IGOR GELARDA, LEGA: “Sono contento che il consiglio comunale abbia approvato all’unanimità l‘ordine del giorno presentato dalla Lega e con me primo firmatario, che prevede che il Palermo calcio destini la metà dei posti in tribuna autorità alle associazioni che si occupano di disabili e alle scuole elementari e medie di Palermo (odg è stato firmato, oltre che dalla Lega anche da fdi, forza Italia, Italia viva e Avanti Insieme). È un gesto concreto e di solidarietà da parte del consiglio comunale. Di apertura dello Stadio, con il suo valore sociale, verso i palermitani verso una parte speciale della città, e far si che un luogo destinato a chi giustamente rappresenta la città, dal Questore al Prefetto ai Magistrati, si apra anche ad una parte di città “speciale”. Mi dispiace per le polemiche sollevate da chi ha pensato che io volessi mantenere dei privilegi come i biglietti gratis per i consiglieri comunali , cosa di cui personalmente non ho mai usufruito, ma a queste polemiche preferisco rispondere con delle proposte positive, senza dare caccia alle streghe.
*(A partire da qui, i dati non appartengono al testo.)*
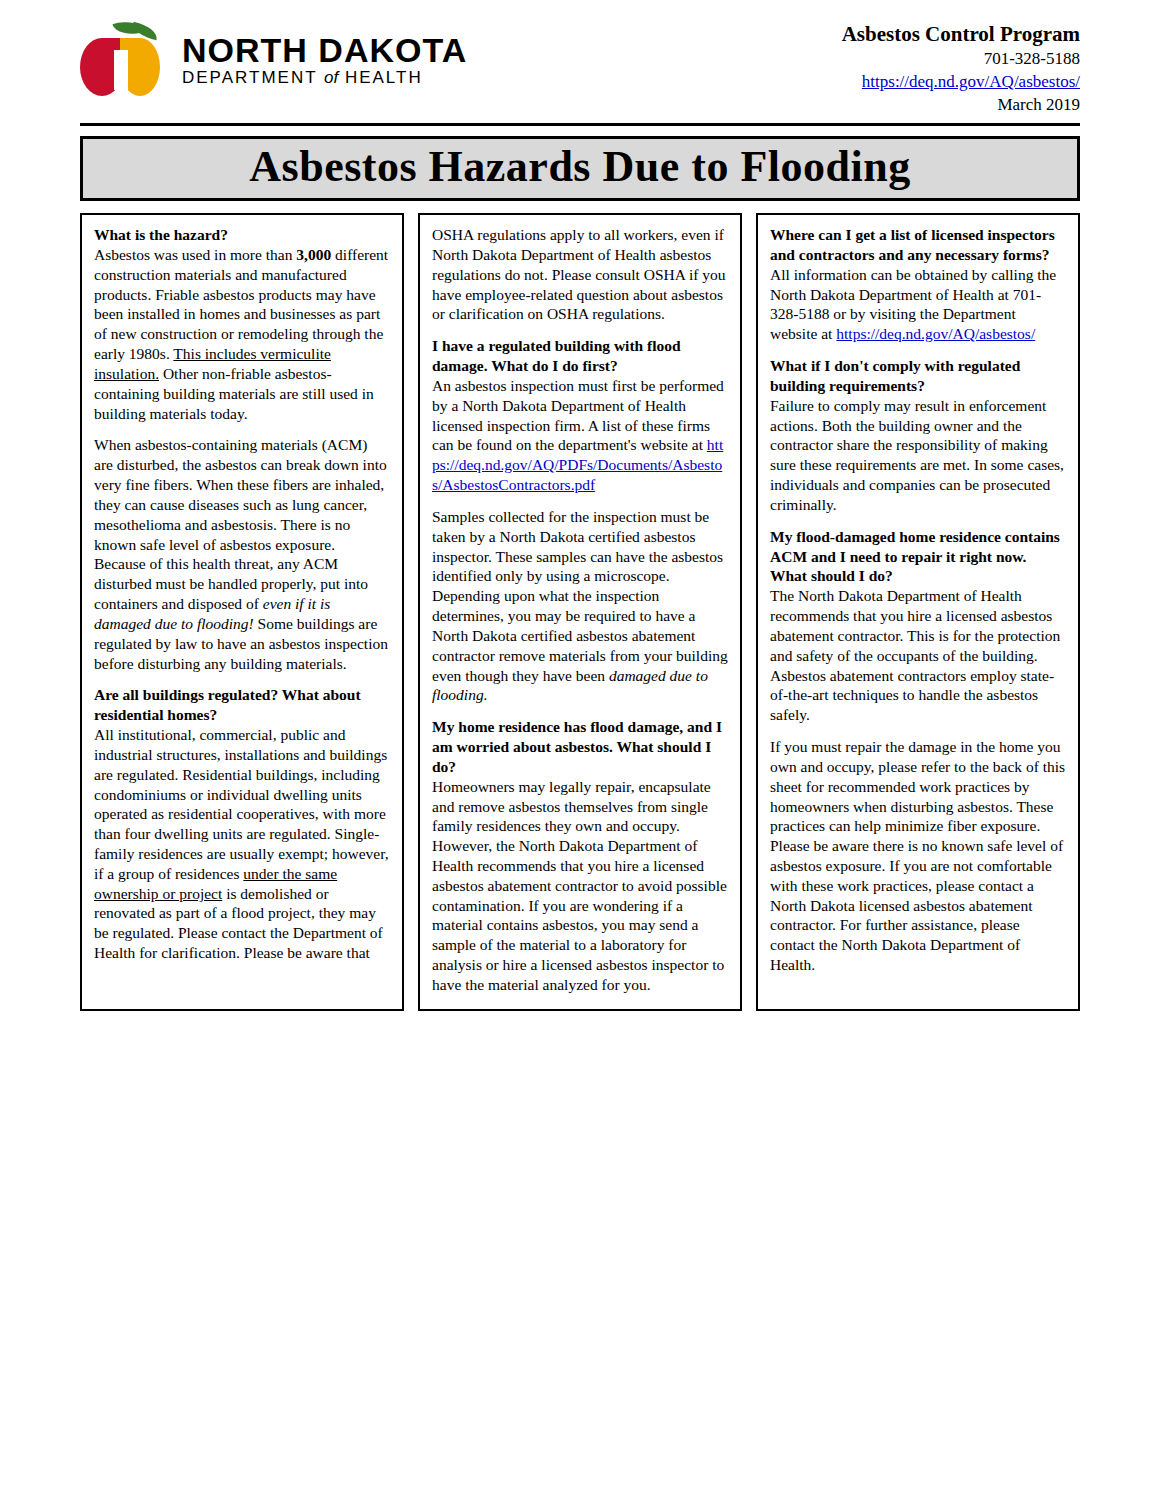NORTH DAKOTA
DEPARTMENT of HEALTH
Asbestos Control Program
701-328-5188
https://deq.nd.gov/AQ/asbestos/
March 2019
Asbestos Hazards Due to Flooding
What is the hazard?
Asbestos was used in more than 3,000 different construction materials and manufactured products. Friable asbestos products may have been installed in homes and businesses as part of new construction or remodeling through the early 1980s. This includes vermiculite insulation. Other non-friable asbestos-containing building materials are still used in building materials today.
When asbestos-containing materials (ACM) are disturbed, the asbestos can break down into very fine fibers. When these fibers are inhaled, they can cause diseases such as lung cancer, mesothelioma and asbestosis. There is no known safe level of asbestos exposure. Because of this health threat, any ACM disturbed must be handled properly, put into containers and disposed of even if it is damaged due to flooding! Some buildings are regulated by law to have an asbestos inspection before disturbing any building materials.
Are all buildings regulated? What about residential homes?
All institutional, commercial, public and industrial structures, installations and buildings are regulated. Residential buildings, including condominiums or individual dwelling units operated as residential cooperatives, with more than four dwelling units are regulated. Single-family residences are usually exempt; however, if a group of residences under the same ownership or project is demolished or renovated as part of a flood project, they may be regulated. Please contact the Department of Health for clarification. Please be aware that
OSHA regulations apply to all workers, even if North Dakota Department of Health asbestos regulations do not. Please consult OSHA if you have employee-related question about asbestos or clarification on OSHA regulations.
I have a regulated building with flood damage. What do I do first?
An asbestos inspection must first be performed by a North Dakota Department of Health licensed inspection firm. A list of these firms can be found on the department's website at https://deq.nd.gov/AQ/PDFs/Documents/Asbestos/AsbestosContractors.pdf
Samples collected for the inspection must be taken by a North Dakota certified asbestos inspector. These samples can have the asbestos identified only by using a microscope. Depending upon what the inspection determines, you may be required to have a North Dakota certified asbestos abatement contractor remove materials from your building even though they have been damaged due to flooding.
My home residence has flood damage, and I am worried about asbestos. What should I do?
Homeowners may legally repair, encapsulate and remove asbestos themselves from single family residences they own and occupy. However, the North Dakota Department of Health recommends that you hire a licensed asbestos abatement contractor to avoid possible contamination. If you are wondering if a material contains asbestos, you may send a sample of the material to a laboratory for analysis or hire a licensed asbestos inspector to have the material analyzed for you.
Where can I get a list of licensed inspectors and contractors and any necessary forms?
All information can be obtained by calling the North Dakota Department of Health at 701-328-5188 or by visiting the Department website at https://deq.nd.gov/AQ/asbestos/
What if I don't comply with regulated building requirements?
Failure to comply may result in enforcement actions. Both the building owner and the contractor share the responsibility of making sure these requirements are met. In some cases, individuals and companies can be prosecuted criminally.
My flood-damaged home residence contains ACM and I need to repair it right now. What should I do?
The North Dakota Department of Health recommends that you hire a licensed asbestos abatement contractor. This is for the protection and safety of the occupants of the building. Asbestos abatement contractors employ state-of-the-art techniques to handle the asbestos safely.
If you must repair the damage in the home you own and occupy, please refer to the back of this sheet for recommended work practices by homeowners when disturbing asbestos. These practices can help minimize fiber exposure. Please be aware there is no known safe level of asbestos exposure. If you are not comfortable with these work practices, please contact a North Dakota licensed asbestos abatement contractor. For further assistance, please contact the North Dakota Department of Health.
Abbiamo tutti un sogno, che il Palermo torni presto in Serie A“.

FABRIZIO FERRANDELLI, +EUROPA:Ho consentito la votazione e mi sono battuto fino alla fine affinché ci fosse una convenzione sebbene è un’indecenza votare un atto in extremis quando ci sarebbero stati mesi per poterlo fare ed era un atto così vomitevole politicamente inguardabile giuridicamente che lo abbiamo dovuto stravolgere con decine e decine di modifiche ed emendamenti perché non avevano neanche azzeccato il nome della società, come in un contratto di affitto uno sbaglia il nome di uno dei contraenti, vomitevole… però per amore della città questo è fatto, ora per quanto mi riguarda si può andare con la sfiducia”.
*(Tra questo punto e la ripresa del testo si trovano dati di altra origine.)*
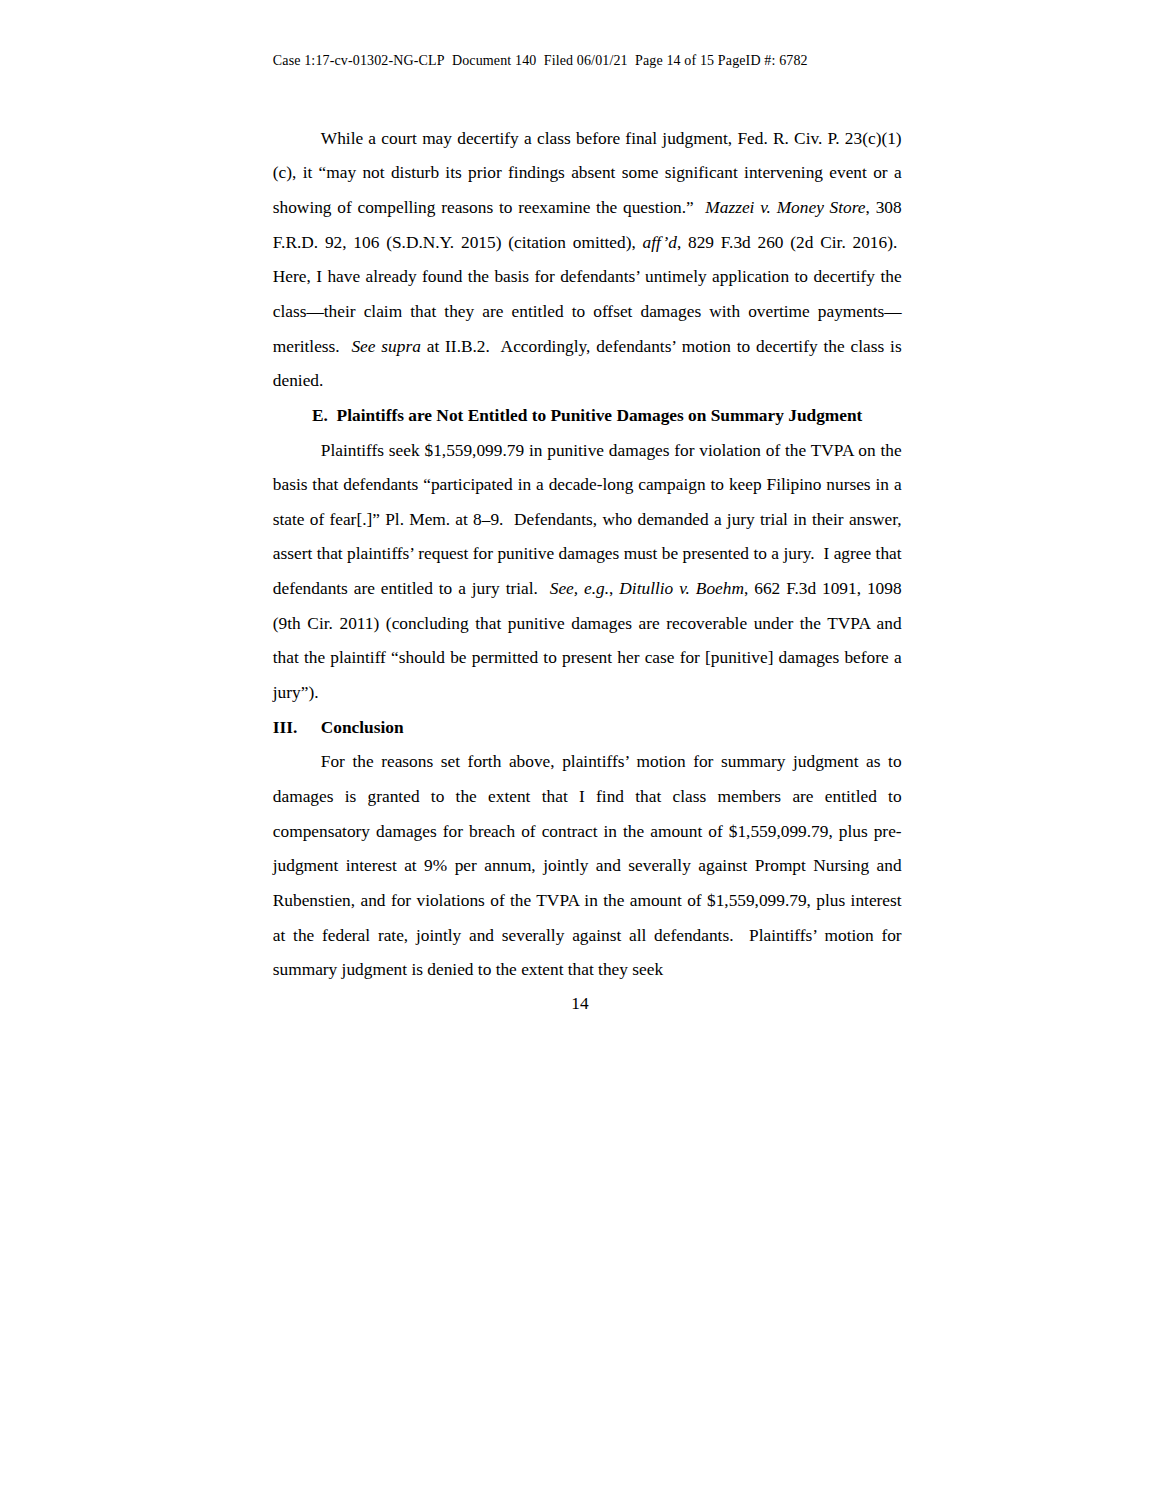Case 1:17-cv-01302-NG-CLP Document 140 Filed 06/01/21 Page 14 of 15 PageID #: 6782
While a court may decertify a class before final judgment, Fed. R. Civ. P. 23(c)(1)(c), it “may not disturb its prior findings absent some significant intervening event or a showing of compelling reasons to reexamine the question.” Mazzei v. Money Store, 308 F.R.D. 92, 106 (S.D.N.Y. 2015) (citation omitted), aff’d, 829 F.3d 260 (2d Cir. 2016). Here, I have already found the basis for defendants’ untimely application to decertify the class—their claim that they are entitled to offset damages with overtime payments—meritless. See supra at II.B.2. Accordingly, defendants’ motion to decertify the class is denied.
E. Plaintiffs are Not Entitled to Punitive Damages on Summary Judgment
Plaintiffs seek $1,559,099.79 in punitive damages for violation of the TVPA on the basis that defendants “participated in a decade-long campaign to keep Filipino nurses in a state of fear[.]” Pl. Mem. at 8–9. Defendants, who demanded a jury trial in their answer, assert that plaintiffs’ request for punitive damages must be presented to a jury. I agree that defendants are entitled to a jury trial. See, e.g., Ditullio v. Boehm, 662 F.3d 1091, 1098 (9th Cir. 2011) (concluding that punitive damages are recoverable under the TVPA and that the plaintiff “should be permitted to present her case for [punitive] damages before a jury”).
III. Conclusion
For the reasons set forth above, plaintiffs’ motion for summary judgment as to damages is granted to the extent that I find that class members are entitled to compensatory damages for breach of contract in the amount of $1,559,099.79, plus pre-judgment interest at 9% per annum, jointly and severally against Prompt Nursing and Rubenstien, and for violations of the TVPA in the amount of $1,559,099.79, plus interest at the federal rate, jointly and severally against all defendants. Plaintiffs’ motion for summary judgment is denied to the extent that they seek
14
GIULIO TANTILLO, FORZA ITALIA:La convenzione per la concessione dello stadio Barbera è uno degli atti più complessi di questa consiliatura. L’atto è stato presentato con delle vistose lacune e non presentava alcuna innovazione, basti pensare che sono stati presentati quasi 40 tra emendamenti e sub emendamenti a conferma della fragilità della delibera. Questa convenzione è un atto di fiducia, della città, alla società rosanero alla quale è stato affidato l’impianto anche per altre finalità. Vedi manifestazioni , concerti e grandi eventi. Il canone sarà rimodulato a beneficio di iniziative di carattere sportivo e sociale e della manutenzione dell’impianto. Sarà potenziato l’impianto di illuminazione e saranno fatte opere per il decoro interno ( bagni e servizi ) ed esterno ( cura del verde )! Un ringraziamento va a tutto il consiglio comunale che ,al di là delle sterili polemiche , ha messo al centro l’attaccamento della città ai colori rosanero. Adesso la società ha un grande compito , quello di mettere in campo tutti gli strumenti per realizzare il sogno dei tifosi, la serie A! È stato per me un onore presiedere la seduta che ha affidato lo stadio Renzo Barbera alla squadra rosanero“.